| WHAT THIS TASK INVOLVES |
Could you repeat the data word for word while skipping the pictures?

| DATA |
*-*-*

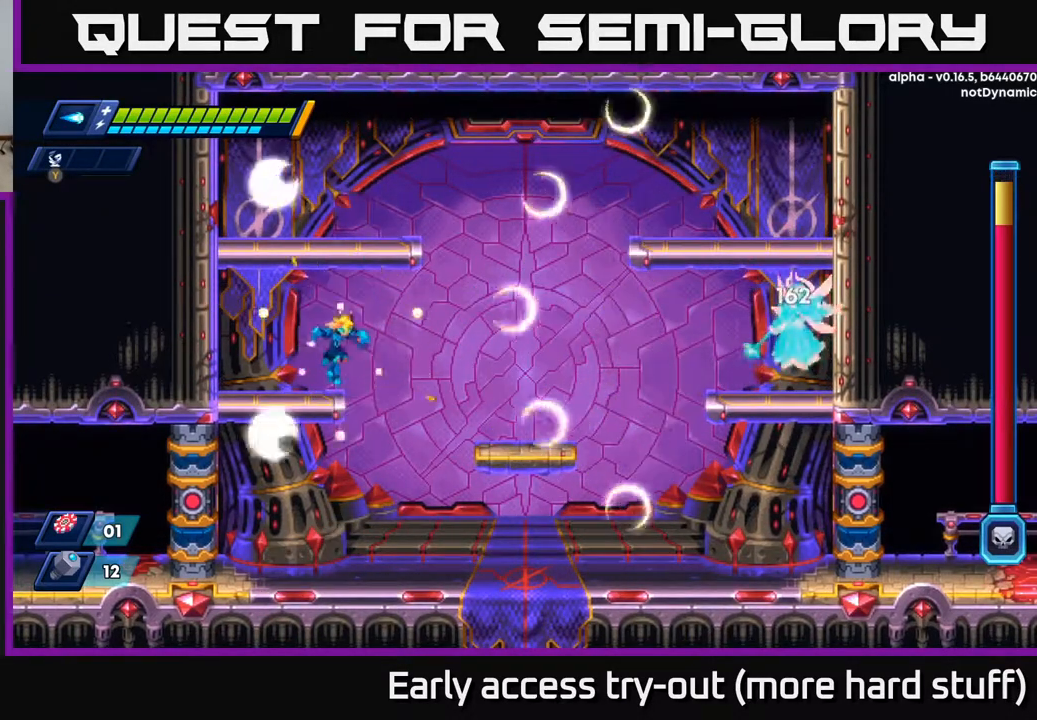
{"buttons": ["X"], "right_stick": "center", "events": [[67, "X", "down"], [183, "X", "up"], [267, "X", "down"], [383, "X", "up"], [483, "X", "down"]]}
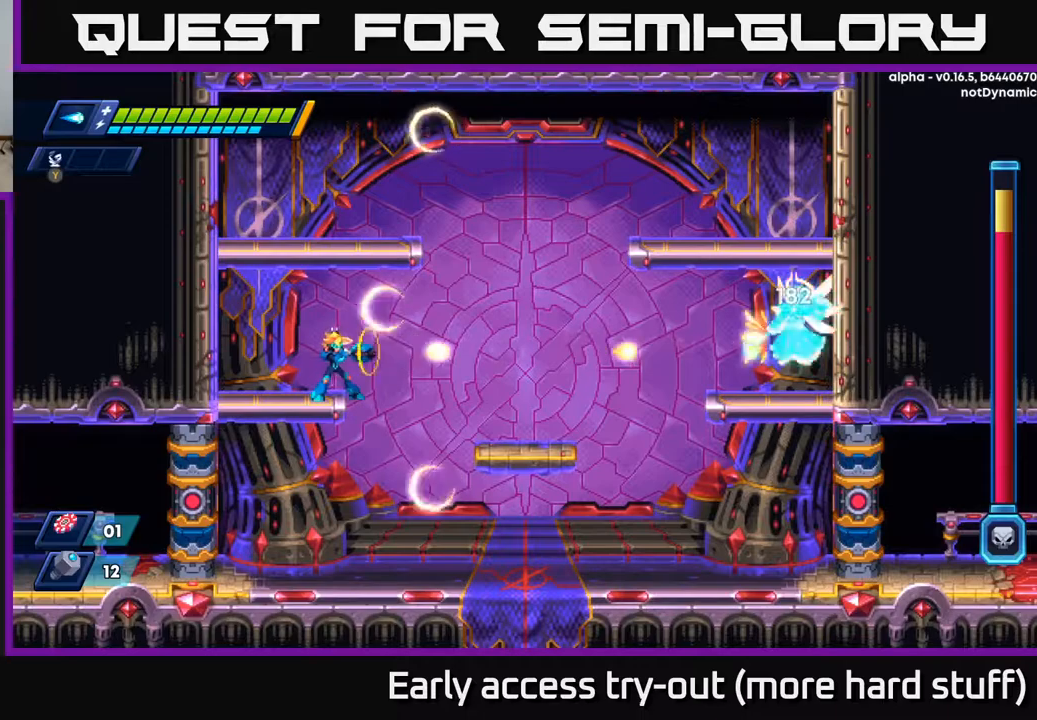
{"buttons": ["X"], "right_stick": "center", "events": [[83, "X", "up"], [183, "X", "down"], [300, "X", "up"], [400, "X", "down"]]}
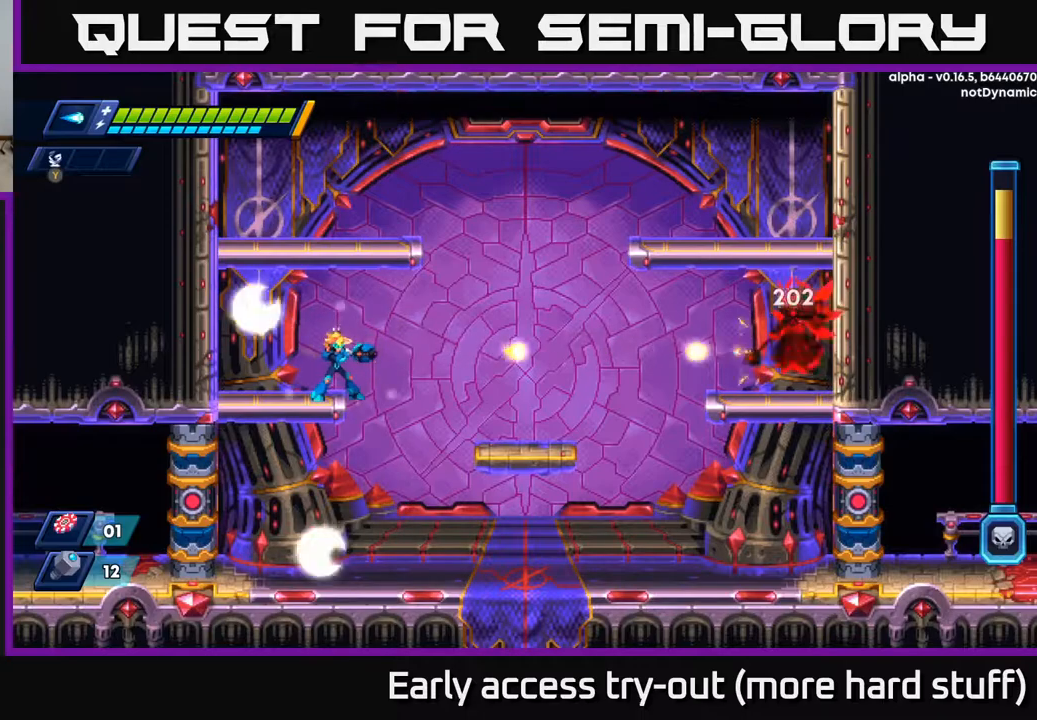
{"buttons": [], "right_stick": "center", "events": [[17, "X", "up"], [117, "X", "down"], [233, "X", "up"], [333, "X", "down"], [433, "X", "up"]]}
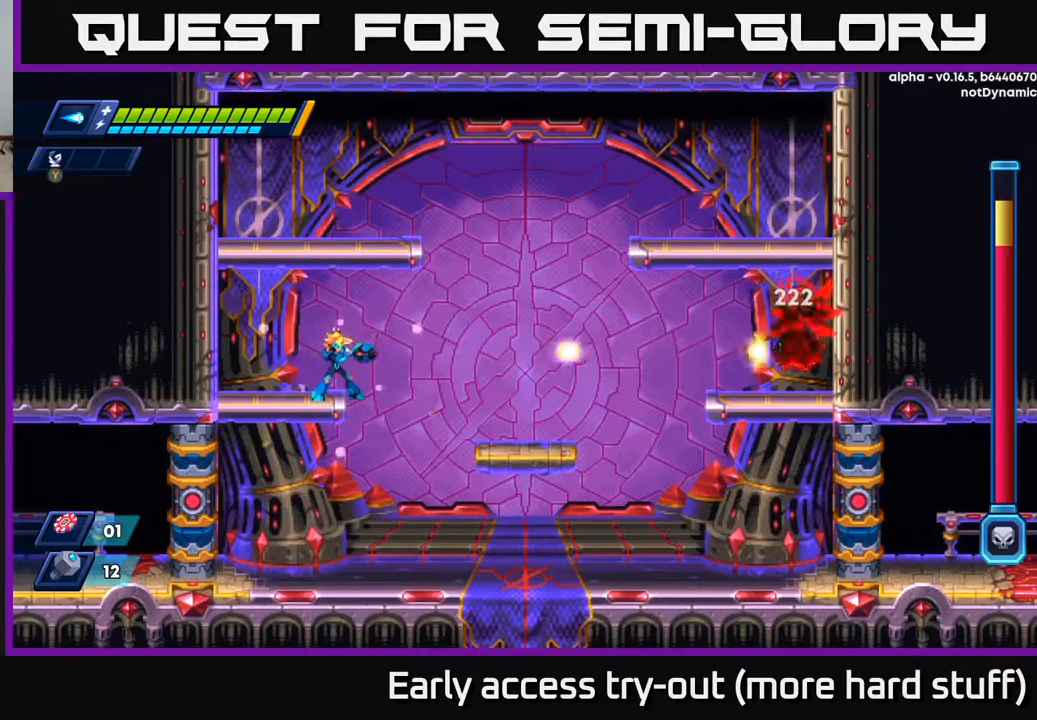
{"buttons": [], "right_stick": "center", "events": [[83, "X", "down"], [200, "X", "up"], [317, "X", "down"], [433, "X", "up"]]}
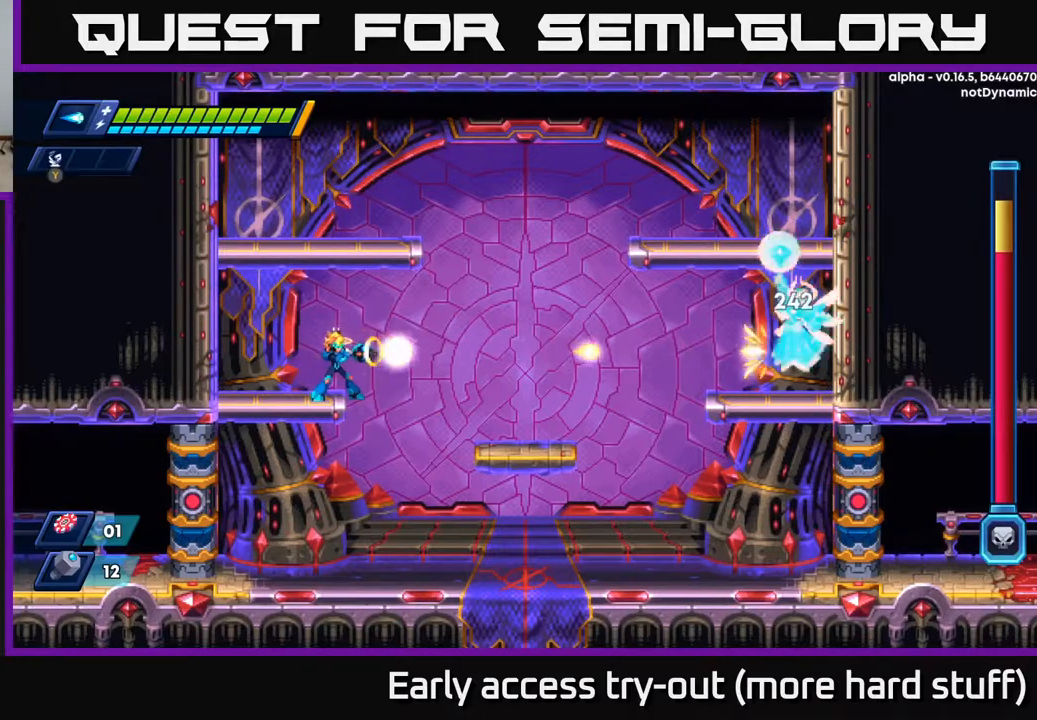
{"buttons": [], "right_stick": "center", "events": [[33, "X", "down"], [150, "X", "up"], [267, "X", "down"], [400, "X", "up"]]}
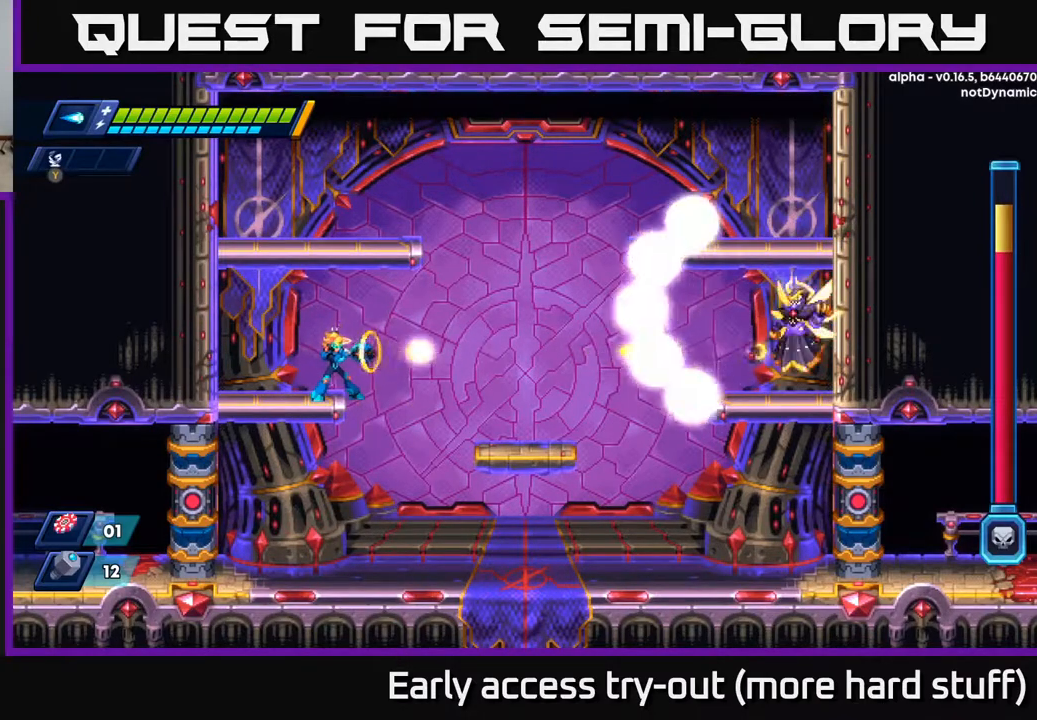
{"buttons": ["X"], "right_stick": "center", "events": [[17, "X", "down"], [133, "X", "up"], [250, "X", "down"], [367, "DPAD_RIGHT", "down"], [383, "DPAD_RIGHT", "up"], [383, "X", "up"], [483, "X", "down"]]}
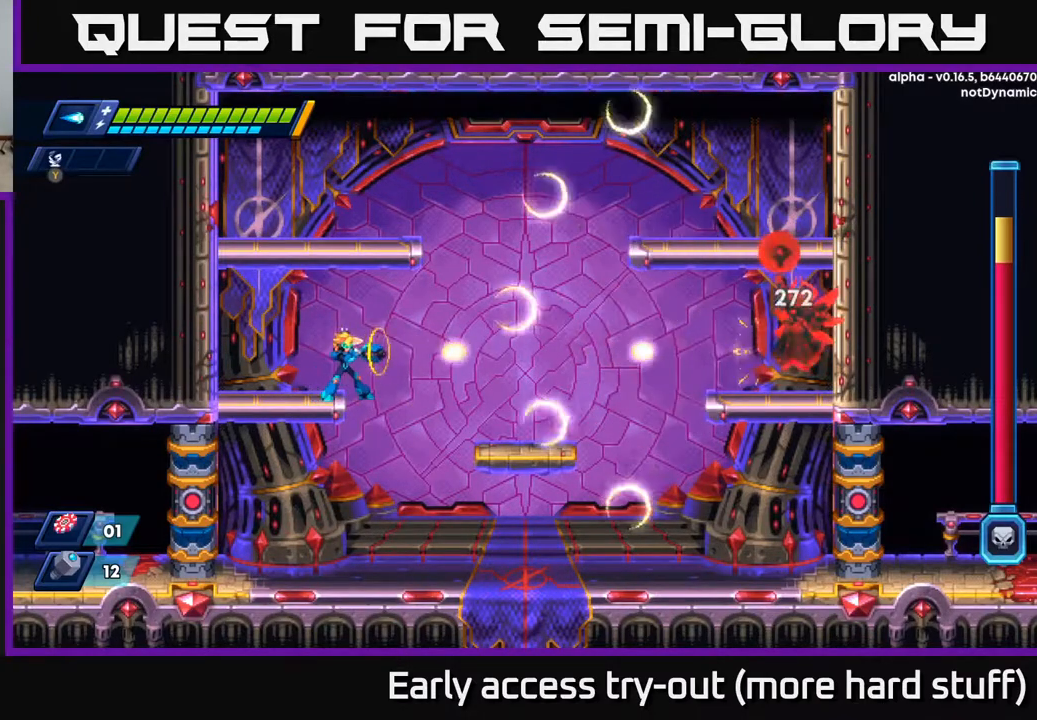
{"buttons": ["X"], "right_stick": "center", "events": [[117, "X", "up"], [217, "X", "down"], [350, "X", "up"], [433, "X", "down"]]}
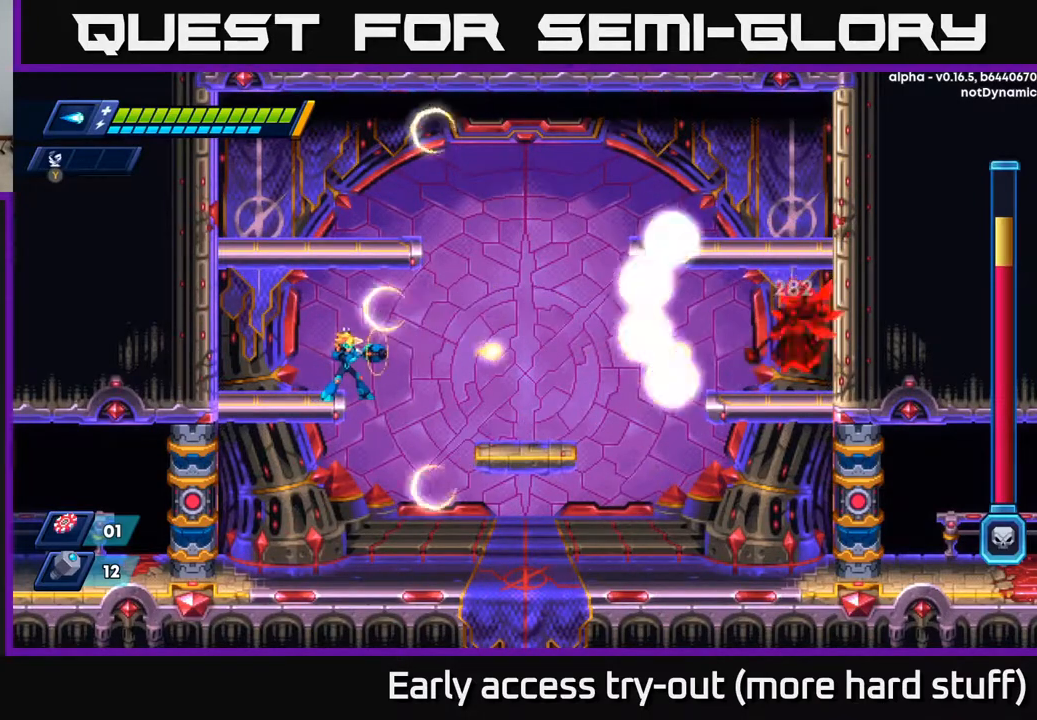
{"buttons": ["X"], "right_stick": "center", "events": [[67, "X", "up"], [167, "X", "down"], [300, "X", "up"], [400, "X", "down"]]}
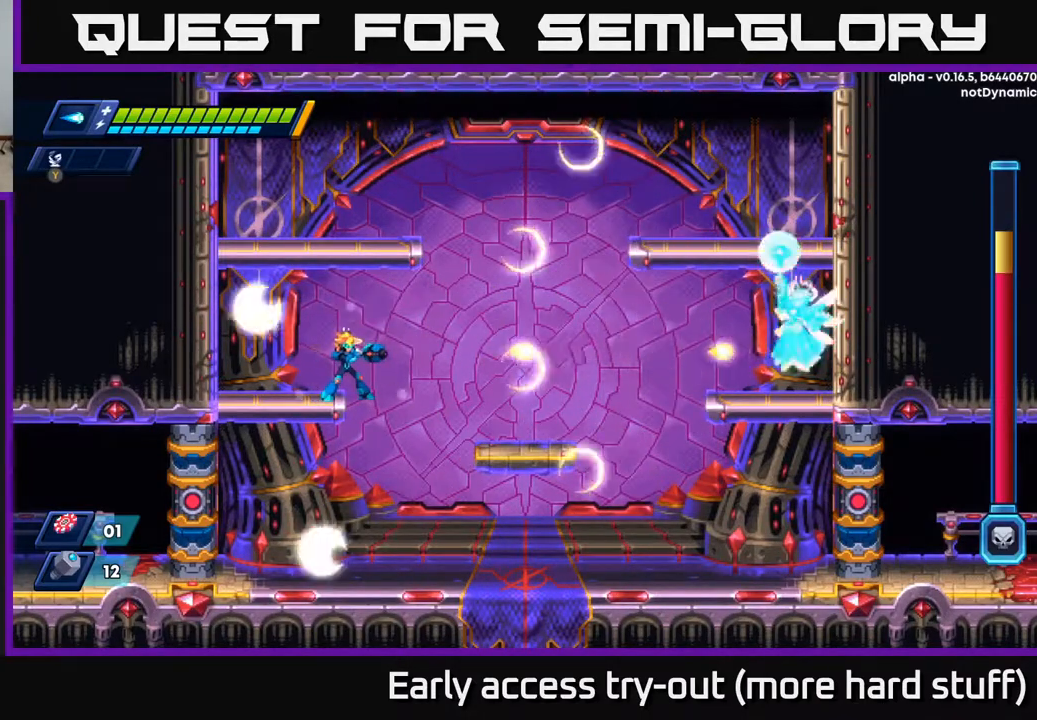
{"buttons": [], "right_stick": "center", "events": [[17, "X", "up"], [117, "X", "down"], [233, "X", "up"], [350, "X", "down"], [450, "X", "up"]]}
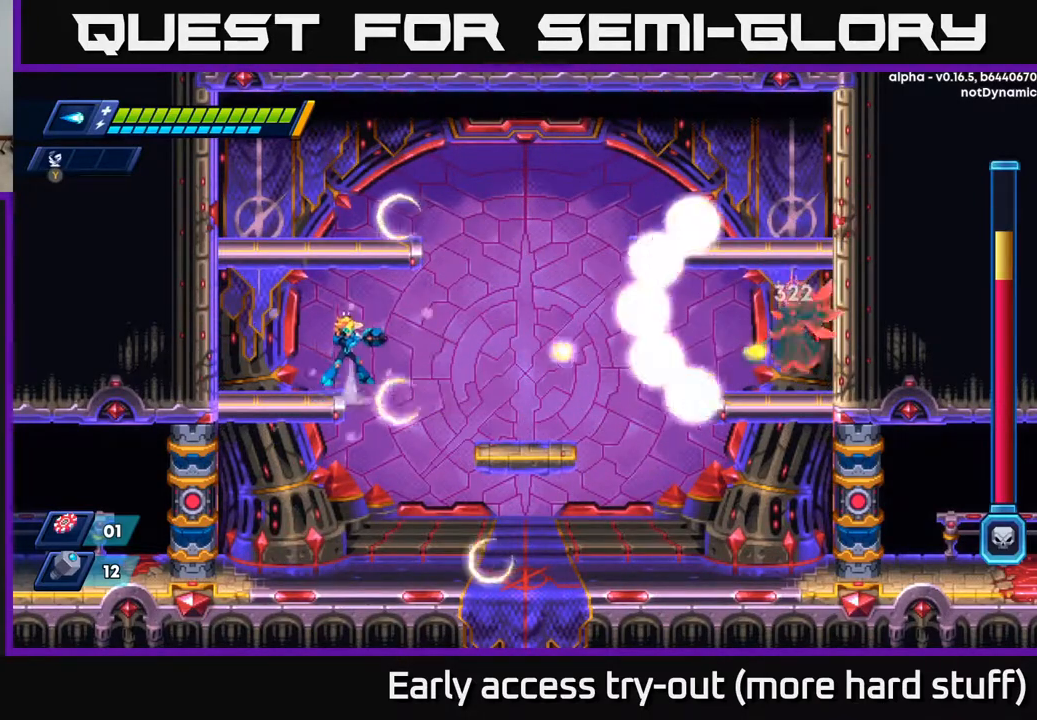
{"buttons": ["X"], "right_stick": "center", "events": [[33, "A", "down"], [117, "A", "up"], [283, "X", "down"], [383, "X", "up"], [483, "X", "down"]]}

*-*-*

| REPLY |
{"buttons": ["X"], "right_stick": "center", "events": [[67, "X", "down"], [183, "X", "up"], [267, "X", "down"], [383, "X", "up"], [483, "X", "down"]]}
{"buttons": ["X"], "right_stick": "center", "events": [[83, "X", "up"], [183, "X", "down"], [300, "X", "up"], [400, "X", "down"]]}
{"buttons": [], "right_stick": "center", "events": [[17, "X", "up"], [117, "X", "down"], [233, "X", "up"], [333, "X", "down"], [433, "X", "up"]]}
{"buttons": [], "right_stick": "center", "events": [[83, "X", "down"], [200, "X", "up"], [317, "X", "down"], [433, "X", "up"]]}
{"buttons": [], "right_stick": "center", "events": [[33, "X", "down"], [150, "X", "up"], [267, "X", "down"], [400, "X", "up"]]}
{"buttons": ["X"], "right_stick": "center", "events": [[17, "X", "down"], [133, "X", "up"], [250, "X", "down"], [367, "DPAD_RIGHT", "down"], [383, "DPAD_RIGHT", "up"], [383, "X", "up"], [483, "X", "down"]]}
{"buttons": ["X"], "right_stick": "center", "events": [[117, "X", "up"], [217, "X", "down"], [350, "X", "up"], [433, "X", "down"]]}
{"buttons": ["X"], "right_stick": "center", "events": [[67, "X", "up"], [167, "X", "down"], [300, "X", "up"], [400, "X", "down"]]}
{"buttons": [], "right_stick": "center", "events": [[17, "X", "up"], [117, "X", "down"], [233, "X", "up"], [350, "X", "down"], [450, "X", "up"]]}
{"buttons": ["X"], "right_stick": "center", "events": [[33, "A", "down"], [117, "A", "up"], [283, "X", "down"], [383, "X", "up"], [483, "X", "down"]]}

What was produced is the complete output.